Legal Question in Business Law in California
issuance of shares to employees
A company I worked for allowed workers to purchase shares after one year of employment. Me and several co-workers passed this mark, but we when inquired why we had not been offered shares, we were told that financial records were not kept up to date and without proper valuation they could not be issued. The company subsequently descended into financial turmoil and abruptly eliminated many positions, including my own. When asked, they would not give me an answer on the shares.

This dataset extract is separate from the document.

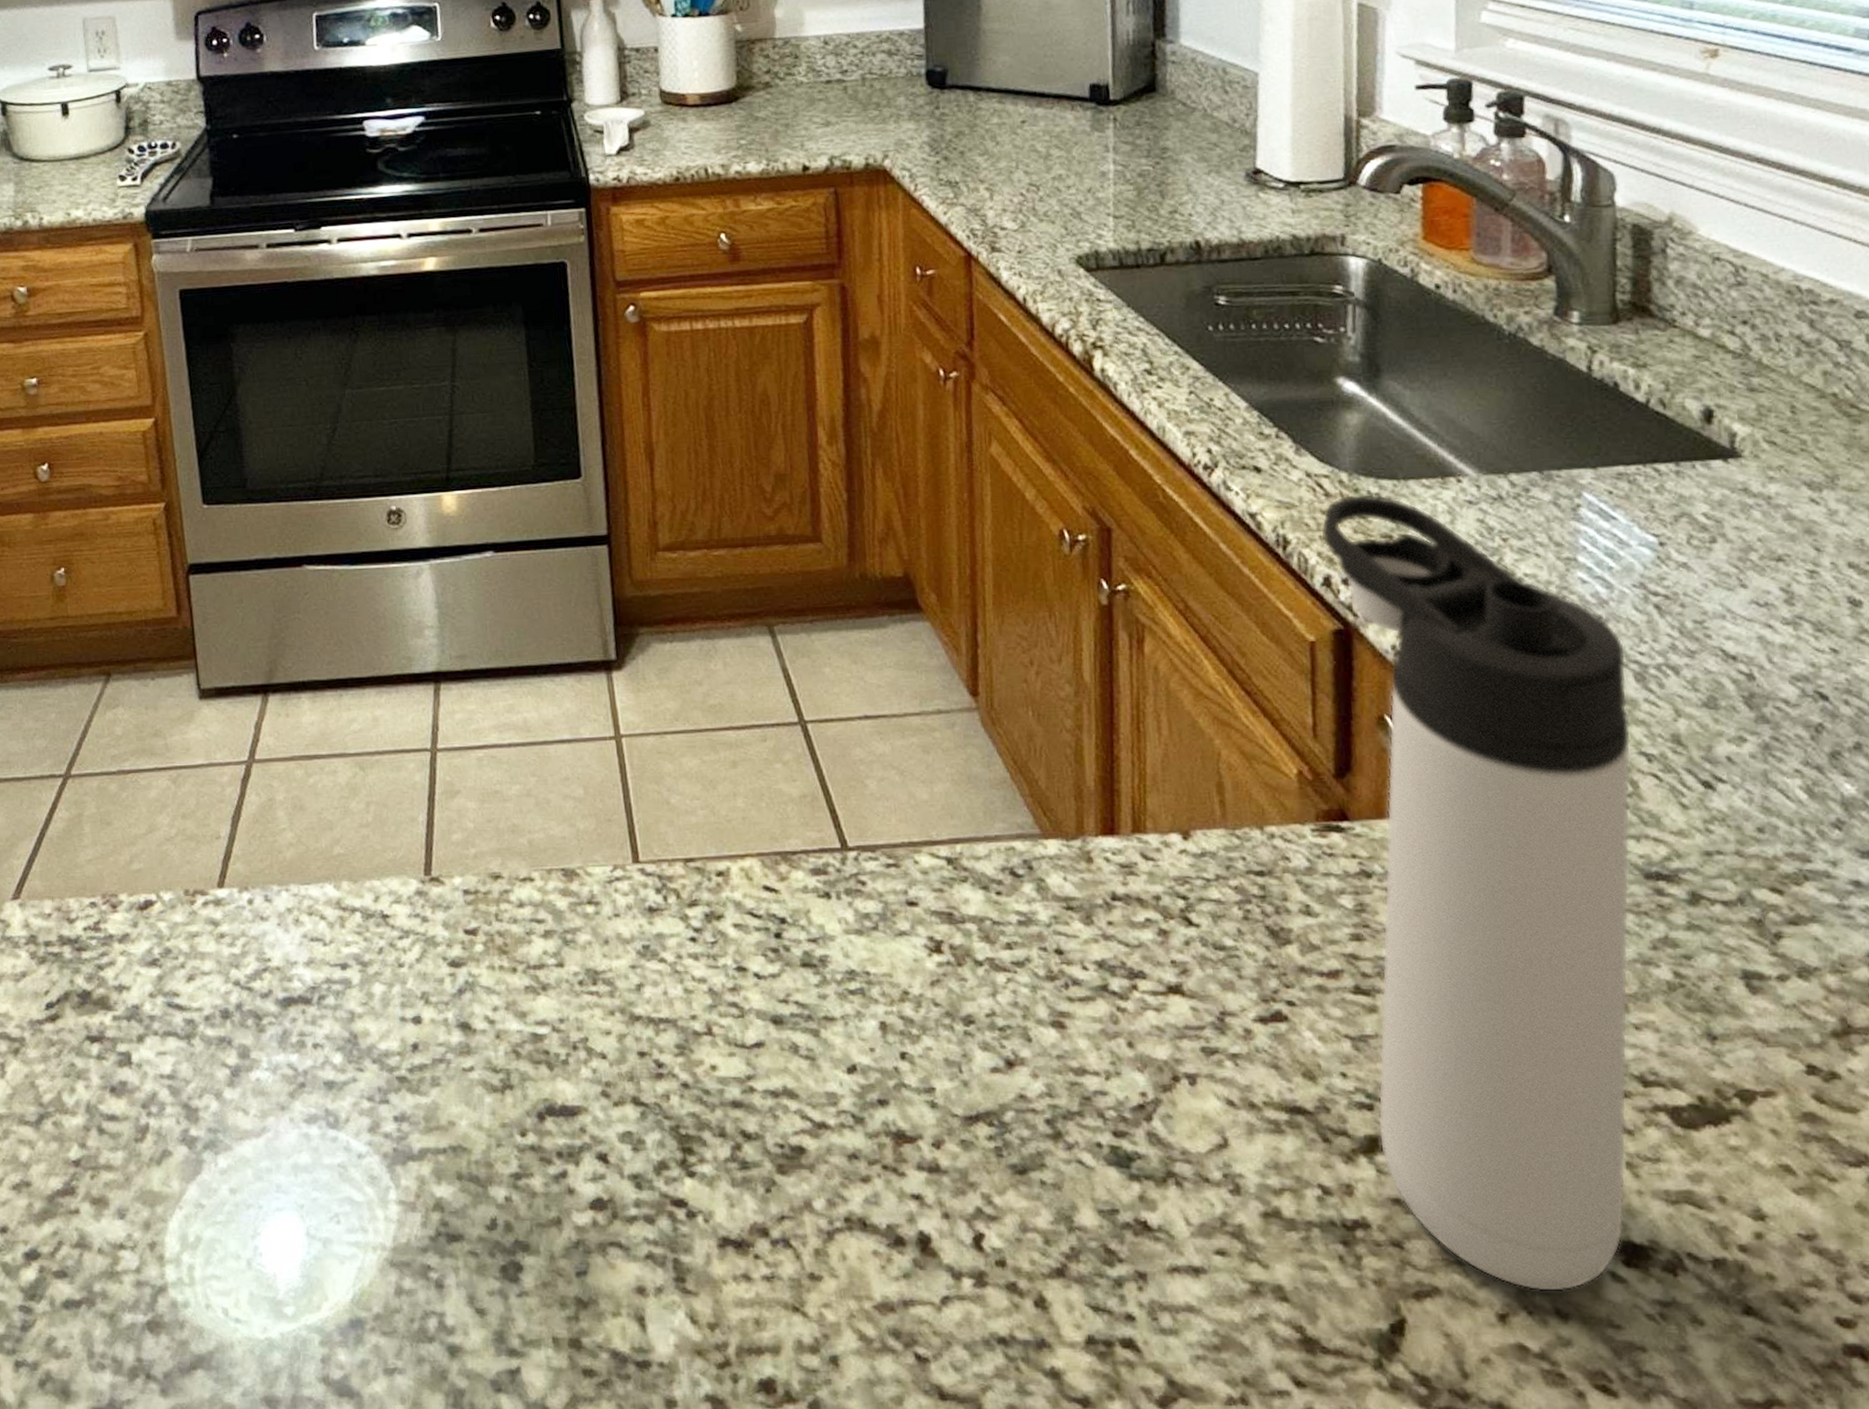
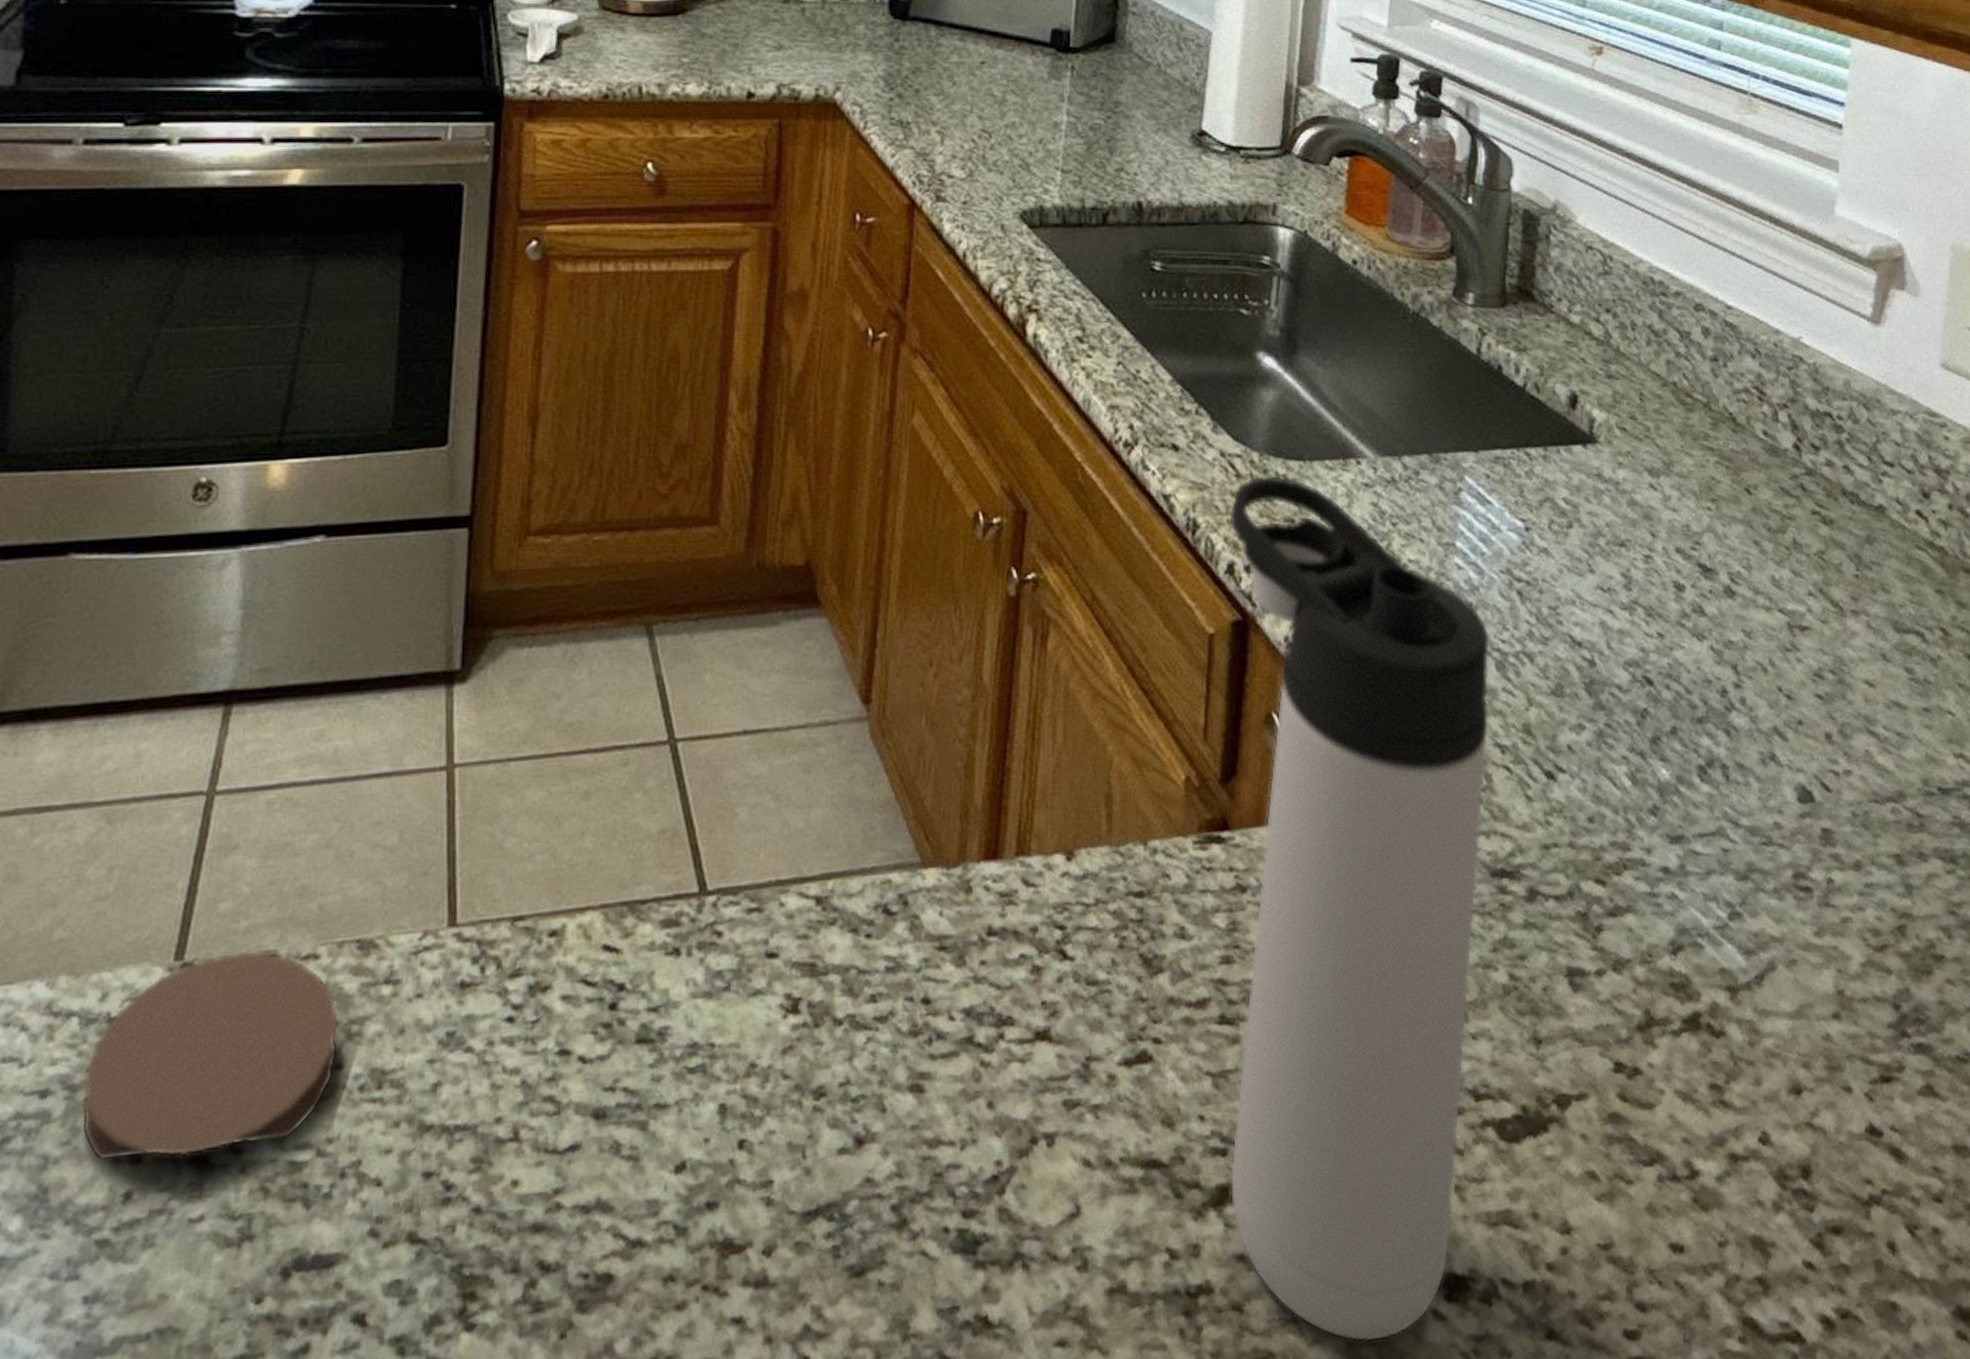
coaster: none [369,871,559,1022] -> present [81,950,340,1161]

I'd gander that the answer is no, but do we have any legal ground to stand on? Certainly they may go bankrupt, but I suspect the possibility of a lucrative buyout.
4 Answers from Attorneys
Re: issuance of shares to employees
If the stock-purchase agreement was in writing, read it carefully! These agreements usually have many restrictions on the obligation of the company. While its reports to the SEC or whatever weren't up to snuff, it was probably forbidden by law to issue or sell stock to employees, and the contract probably covers the situation. Nevertheless, your right to acquire stock may survive this period and may become binding upon a purchaser, so with luck and the proper legal guidance you might still be rewarded if the failing company is bought (for whatever reason) for a big price.
Re: issuance of shares to employees
There are no 'lucrative buy outs' of insolvent or bankrupt companies, nor is their stock worth anything.
Re: issuance of shares to employees
If the original offer was in writing, and your inquiry was in writing, see an attorney. Otherwise, remember to document everything in writing next time.
Re: issuance of shares to employees
Would you want to buy shares in a company that's on the brink of bankruptcy? I'd say you're probably lucky that you -didn't- do so. You'd probably gain no jury sympathy if you were to bring a lawsuit and that were the issue. What damages would you have suffered by not buying worthless stock?